The EUIPO Board of Appeal declared Hasbro Inc.’s re-filing of its MONOPOLY word mark invalid due to bad faith. The Board confirmed that the strategy of repeated filing of a mark for identical goods and services, which is intended at evading the requirement to genuinely use such mark, constitutes bad faith.
By applications filed in the period 1996-2010 Hasbro, Inc. registered the word mark MONOPOLY as EU trademark for different classes of goods and services. Later on, Hasbro, Inc. re-filed a new EU trademark application seeking to register the same word mark MONOPOLY for goods and services essentially covering the ones comprised by its earlier marks.
In 2015 the Croatian company Kreativni Dogadaji d.o.o. applied for declaration of invalidity of the re-filed MONOPOLY trademark of Hasbro, Inc. The invalidity applicant argued that Hasbro, Inc. in fact performed a repeated filing of its earlier EU trademarks with a dishonest intention. According to the invalidity applicant, since the earlier EU trademarks of Hasbro, Inc. were subject to potential revocation or requests for proof of use, the re-filing was aimed at evading the legal obligation of proving genuine use.

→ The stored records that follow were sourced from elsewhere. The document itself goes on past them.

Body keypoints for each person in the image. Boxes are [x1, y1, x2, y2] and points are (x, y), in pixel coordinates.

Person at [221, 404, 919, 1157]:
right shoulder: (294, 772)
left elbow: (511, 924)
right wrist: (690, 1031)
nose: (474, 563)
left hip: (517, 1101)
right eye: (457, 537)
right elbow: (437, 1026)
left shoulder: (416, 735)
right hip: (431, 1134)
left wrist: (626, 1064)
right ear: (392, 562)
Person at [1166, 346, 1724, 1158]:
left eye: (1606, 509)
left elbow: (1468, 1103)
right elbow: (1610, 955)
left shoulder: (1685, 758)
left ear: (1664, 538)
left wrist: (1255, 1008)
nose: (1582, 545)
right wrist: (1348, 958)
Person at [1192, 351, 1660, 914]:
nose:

Pursuant to the EU Trade Mark Regulation a trade mark shall be declared invalid where the applicant acted in bad faith at the time of filing the application for the trade mark. Further, the regulation provides that the rights of the proprietor of the EU trade mark shall be revoked if, within a continuous period of 5 years, the trade mark has not been put to genuine use in the EU in connection with the goods or services for which it is registered, and there are no proper reasons for non-use. The same obligation of use applies in opposition and cancellation proceedings where the proprietor of the contested mark may be required to prove use of its mark, provided that such mark has been registered for at least 5 years.
Game (Not) Over
In its decision, the Second Board of Appeal first relied on the general principles of EU trademark law aimed at enhancing undistorted competition and free movement of goods and services by providing trademark rights. However, as the Board noted, the protection of EU trademarks is justified only where the trademarks are actually used. According to the Board, a trademark, which is not used could obstruct competition by limiting the range of available signs and by denying competitors the opportunity to use that trademark or a similar one for identical or similar goods and services. The ratio legis for the use requirement, in the Board’s view is, to prevent the granting of a legal monopoly for an unlimited period to an inactive trademark owner.

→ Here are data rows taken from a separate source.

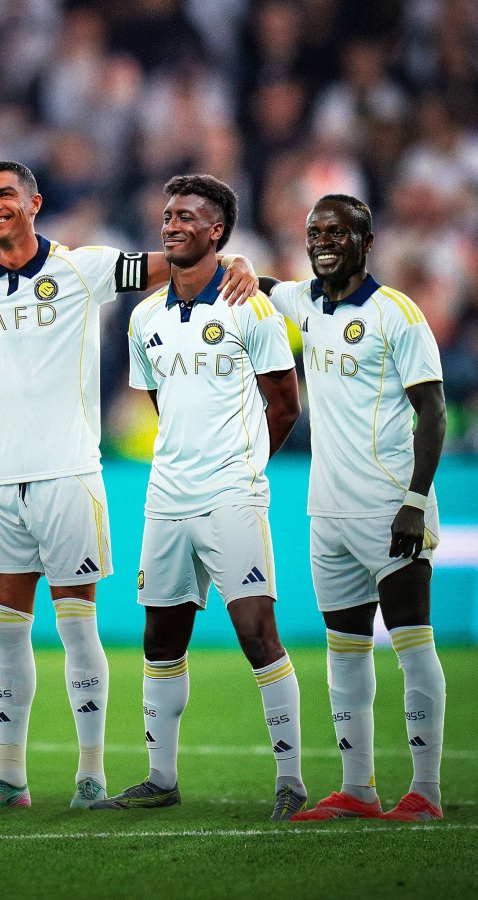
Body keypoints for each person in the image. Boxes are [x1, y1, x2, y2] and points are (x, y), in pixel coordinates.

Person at [0, 161, 258, 809]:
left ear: (34, 202)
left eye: (5, 194)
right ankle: (10, 778)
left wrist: (237, 263)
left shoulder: (82, 268)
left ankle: (90, 776)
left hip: (69, 476)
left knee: (77, 630)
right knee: (5, 635)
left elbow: (178, 262)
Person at [88, 174, 307, 821]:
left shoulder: (250, 307)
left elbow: (285, 404)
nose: (172, 224)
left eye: (187, 216)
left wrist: (244, 466)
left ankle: (291, 781)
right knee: (160, 639)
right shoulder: (143, 317)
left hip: (232, 494)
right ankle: (161, 777)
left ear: (217, 231)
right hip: (166, 497)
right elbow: (163, 403)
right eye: (167, 215)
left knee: (257, 633)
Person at [230, 194, 446, 822]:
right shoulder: (305, 302)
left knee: (412, 643)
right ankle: (359, 789)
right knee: (345, 650)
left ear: (367, 241)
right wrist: (238, 263)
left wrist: (414, 501)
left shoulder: (396, 313)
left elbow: (432, 411)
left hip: (390, 508)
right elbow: (263, 285)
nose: (323, 241)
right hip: (326, 514)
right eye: (315, 232)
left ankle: (426, 792)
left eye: (338, 232)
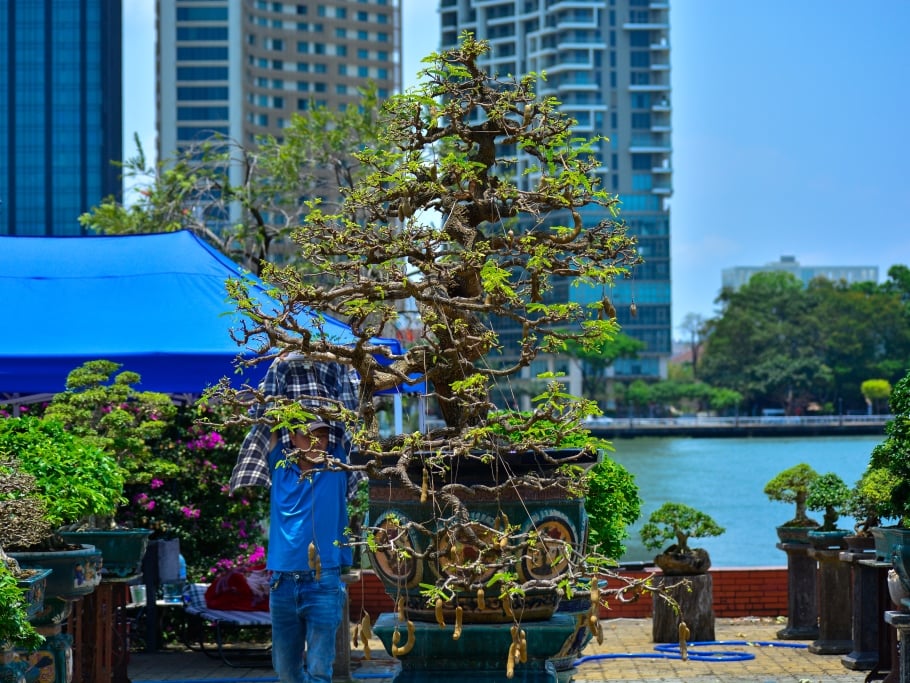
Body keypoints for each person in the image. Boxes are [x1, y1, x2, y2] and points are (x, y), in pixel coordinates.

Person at [230, 353, 360, 683]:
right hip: (282, 583)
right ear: (292, 437)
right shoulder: (279, 464)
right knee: (286, 672)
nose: (318, 440)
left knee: (319, 670)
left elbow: (353, 413)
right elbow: (264, 420)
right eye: (309, 433)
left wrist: (340, 361)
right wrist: (280, 365)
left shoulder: (338, 463)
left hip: (323, 581)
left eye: (323, 434)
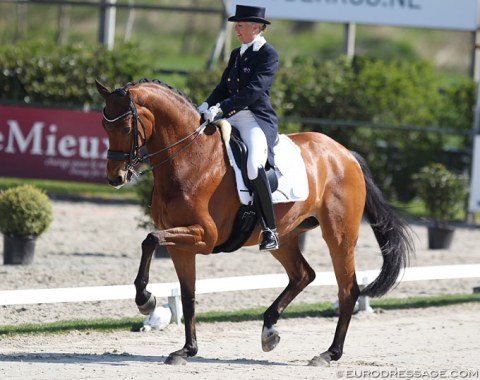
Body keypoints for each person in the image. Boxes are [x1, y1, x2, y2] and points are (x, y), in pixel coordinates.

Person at [198, 4, 280, 251]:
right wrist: (206, 104)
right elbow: (224, 86)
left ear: (257, 27)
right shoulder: (237, 53)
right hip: (229, 116)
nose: (237, 29)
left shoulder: (268, 55)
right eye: (236, 25)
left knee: (254, 166)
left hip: (254, 118)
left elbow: (253, 91)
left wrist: (221, 107)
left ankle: (270, 229)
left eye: (241, 25)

Turning to the specifics of the case, the Board first took into account that Hasbro had on three previous occasions already filed and successfully registered MONOPOLY as an EU trademark since 1996. The Board then proceeded to comparing the goods and services of the earlier marks and the contested mark and noted that the contested mark covers a wider scope of goods and services. In general, the Board stated, applying for a larger variety of goods and services which might be of interest in the near future is a common and legitimate practice which has an acceptable commercial logic. However, the Board noted, the contested EU trademark of Hasbro, Inc. also contained numerous goods and services which are simply a repeat of the earlier, already existing EU trademarks. For those repeated goods and services the Board confirmed that it is not acceptable that the trademark owner circumvents the use requirement by disguising a re-filed mark through merely adding further goods and services. Thus, the Board concluded that by repeatedly filing the same mark for identical goods and services and thereby protecting the mark over a period of fourteen years, the EU trademark owner improperly and fraudulently extended the five-year grace period in order to evade the legal obligation of proving genuine use of the mark and the corresponding sanctions.
No monopoly on MONOPOLY
The case also involved a rather unusual oral hearing before the Board. In the course of the hearing the EU trademark owner mentioned that it was not unusual for companies to file further applications for trademarks already the subject of existing registrations and include in those new applications goods or services included in the earlier trade mark filings. The EU trademark owner tried to argue that such repeated filing was done “for a number of reasons that may make our lives easier in terms of administration”. The Board did not give weight to those arguments, stating in particular that the administrative burden and costs are not decreased, but to the contrary – increased in case of amassment of several identical marks.
Most importantly, during the oral hearing the EU trademark owner’s witness stated that “being able to rely upon one registration without the need to prove use” was a benefit to the trademark owner and that it was something that was “considered by all brand owners and in many different industries”. On this point, the Board stated that the fact that other companies may be using a specific filing strategy does not make that strategy legal and acceptable, especially if the lawfulness of such a practice has not been tested and approved before the Courts. Thus, when such strategy is used with the intention of circumventing the obligation to prove genuine use of the mark, it is not a legitimate business activity and does not follow commercial logic. Consequently, the Board invalidated Hasbro Inc.’s MONOPOLY mark for all goods and services identical or similar to those covered by its earlier trademarks.